Voices Across Crises
Stakeholder Perspectives and Opportunities for AI Speech Technologies
About the Workshop
Effective communication is critical for public safety during crises, particularly for vulnerable communities facing barriers to accessing timely information. Emergency responders, humanitarian organizations, and affected populations rely on rapid information exchange across several key functions: situational awareness, information management, needs assessment and coordination, risk communication and early warning, and recovery and long-term monitoring.
Crisis communication often happens through spoken channels such as emergency hotlines, radio, and voice messaging apps. These channels are inherently multilingual and speech-based, creating significant barriers for vulnerable communities and responders alike. Recent advances in AI (automatic speech recognition, speech translation, and multilingual large language models) have opened new opportunities. However, these technologies are often developed without a thorough understanding of operational realities.
This workshop explores how voice technologies and AI tools could support communication and information sharing during emergencies, with a focus on vulnerable and linguistically diverse communities. We draw on ongoing surveys and interviews with crisis communication stakeholders (government representatives, radio and streaming organizations, humanitarian NGOs, and community leaders) to ground the discussion in real-world experiences.

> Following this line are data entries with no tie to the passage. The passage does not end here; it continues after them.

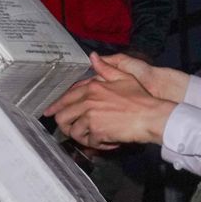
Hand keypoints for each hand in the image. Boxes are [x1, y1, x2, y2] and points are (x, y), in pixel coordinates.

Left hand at [45, 54, 177, 150]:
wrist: (150, 116)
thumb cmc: (140, 98)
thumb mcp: (123, 77)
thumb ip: (105, 68)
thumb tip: (92, 56)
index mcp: (93, 87)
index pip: (67, 97)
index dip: (56, 106)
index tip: (49, 112)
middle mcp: (88, 101)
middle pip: (62, 116)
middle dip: (65, 126)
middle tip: (71, 131)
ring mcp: (91, 117)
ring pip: (73, 131)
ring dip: (82, 137)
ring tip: (93, 138)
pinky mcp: (97, 131)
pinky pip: (89, 142)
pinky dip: (97, 145)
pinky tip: (107, 142)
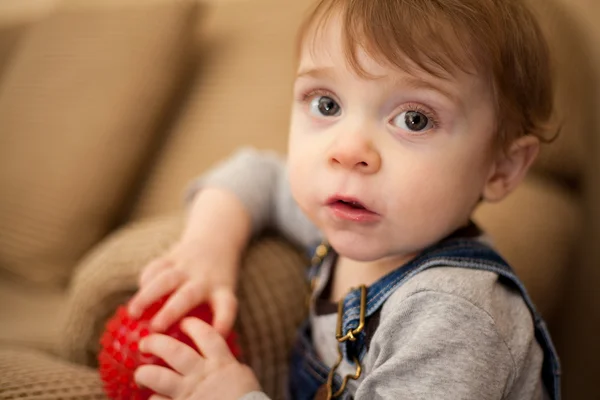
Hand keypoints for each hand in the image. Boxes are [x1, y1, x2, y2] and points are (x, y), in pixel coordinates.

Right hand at [127, 240, 237, 334]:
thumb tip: (187, 351)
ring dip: (147, 297)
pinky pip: (156, 267)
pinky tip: (138, 294)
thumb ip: (211, 317)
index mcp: (222, 291)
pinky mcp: (173, 255)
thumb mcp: (224, 295)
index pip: (227, 307)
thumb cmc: (217, 281)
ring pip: (165, 279)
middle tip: (155, 329)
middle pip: (188, 295)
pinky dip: (145, 280)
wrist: (216, 240)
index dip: (223, 321)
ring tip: (133, 314)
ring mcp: (188, 266)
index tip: (217, 334)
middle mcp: (205, 279)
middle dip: (171, 311)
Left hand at [134, 318, 260, 399]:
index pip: (205, 335)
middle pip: (174, 351)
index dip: (193, 326)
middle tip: (146, 341)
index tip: (184, 322)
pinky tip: (153, 397)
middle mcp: (202, 374)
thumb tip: (221, 358)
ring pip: (159, 377)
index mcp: (221, 362)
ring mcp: (189, 393)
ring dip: (145, 373)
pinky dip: (154, 399)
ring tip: (140, 373)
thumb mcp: (243, 376)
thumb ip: (228, 365)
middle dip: (157, 343)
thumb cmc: (249, 398)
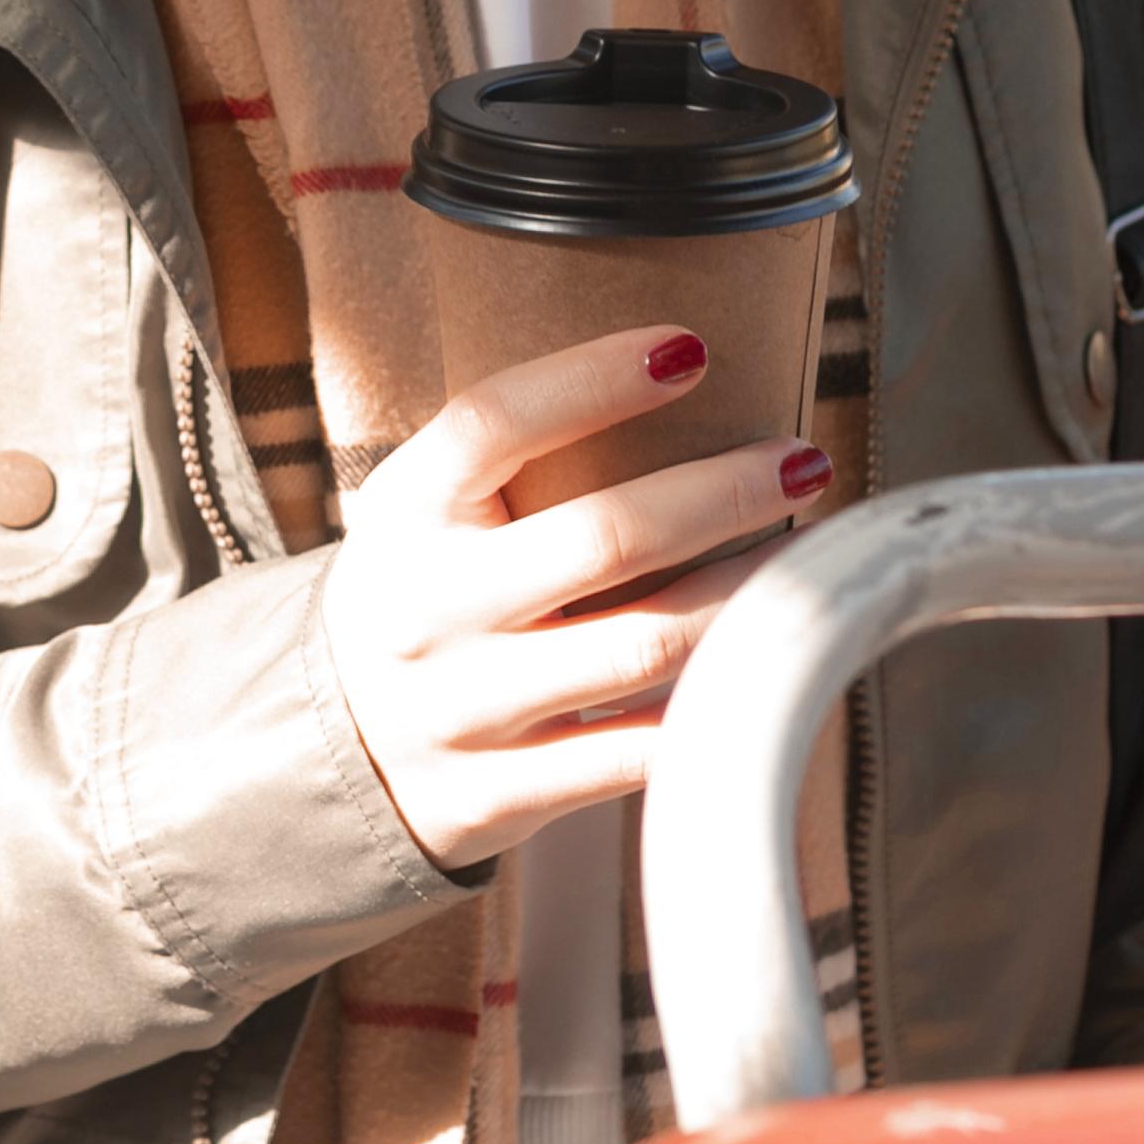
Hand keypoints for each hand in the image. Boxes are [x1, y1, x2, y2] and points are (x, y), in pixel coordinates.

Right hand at [314, 325, 830, 871]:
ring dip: (746, 597)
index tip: (691, 349)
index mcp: (405, 512)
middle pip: (604, 538)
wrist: (337, 751)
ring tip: (806, 560)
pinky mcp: (499, 793)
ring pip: (642, 647)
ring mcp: (464, 708)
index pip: (494, 422)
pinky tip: (761, 668)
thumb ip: (513, 458)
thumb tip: (681, 372)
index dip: (593, 379)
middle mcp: (427, 607)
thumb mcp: (425, 511)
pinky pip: (636, 753)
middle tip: (800, 462)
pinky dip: (709, 710)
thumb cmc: (423, 595)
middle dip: (724, 494)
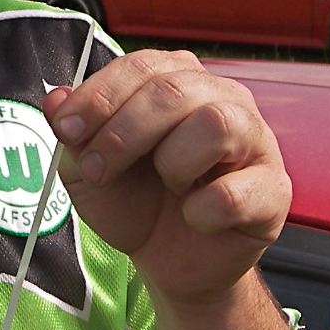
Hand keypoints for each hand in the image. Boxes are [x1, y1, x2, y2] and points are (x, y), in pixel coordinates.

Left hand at [43, 50, 287, 307]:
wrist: (171, 263)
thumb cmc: (137, 204)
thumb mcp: (89, 171)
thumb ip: (73, 134)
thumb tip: (56, 99)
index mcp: (179, 81)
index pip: (142, 66)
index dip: (100, 96)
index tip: (67, 130)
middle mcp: (223, 99)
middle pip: (174, 90)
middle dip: (123, 132)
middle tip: (98, 169)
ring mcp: (256, 141)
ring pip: (215, 123)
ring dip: (172, 163)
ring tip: (168, 186)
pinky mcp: (273, 189)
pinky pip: (234, 192)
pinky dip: (200, 212)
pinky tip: (194, 217)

Participants will reflect on findings, share their own perspectives, and identify key communication challenges. Small group activities will map communication practices across the crisis ecosystem and explore potential applications of speech and voice technologies across use cases such as situational awareness, early warning, and needs coordination, including associated risks and limitations.
Who Should Attend
Crisis management researchers, practitioners, policymakers, and technology researchers. No prior NLP or AI expertise required; the workshop is designed to be accessible to all ISCRAM attendees.